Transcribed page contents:

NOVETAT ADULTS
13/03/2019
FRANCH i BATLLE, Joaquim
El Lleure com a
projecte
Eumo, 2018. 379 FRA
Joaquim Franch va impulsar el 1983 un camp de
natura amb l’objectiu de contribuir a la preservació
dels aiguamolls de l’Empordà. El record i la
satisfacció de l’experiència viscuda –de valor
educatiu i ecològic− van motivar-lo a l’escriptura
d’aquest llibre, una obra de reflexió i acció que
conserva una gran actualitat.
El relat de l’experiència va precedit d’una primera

TASK REQUIREMENTS = Repeat exactly, and only, the lines from the one containing "El Lleure com a" through the last line above.

YOUR SOLUTION =
El Lleure com a
projecte
Eumo, 2018. 379 FRA
Joaquim Franch va impulsar el 1983 un camp de
natura amb l’objectiu de contribuir a la preservació
dels aiguamolls de l’Empordà. El record i la
satisfacció de l’experiència viscuda –de valor
educatiu i ecològic− van motivar-lo a l’escriptura
d’aquest llibre, una obra de reflexió i acció que
conserva una gran actualitat.
El relat de l’experiència va precedit d’una primera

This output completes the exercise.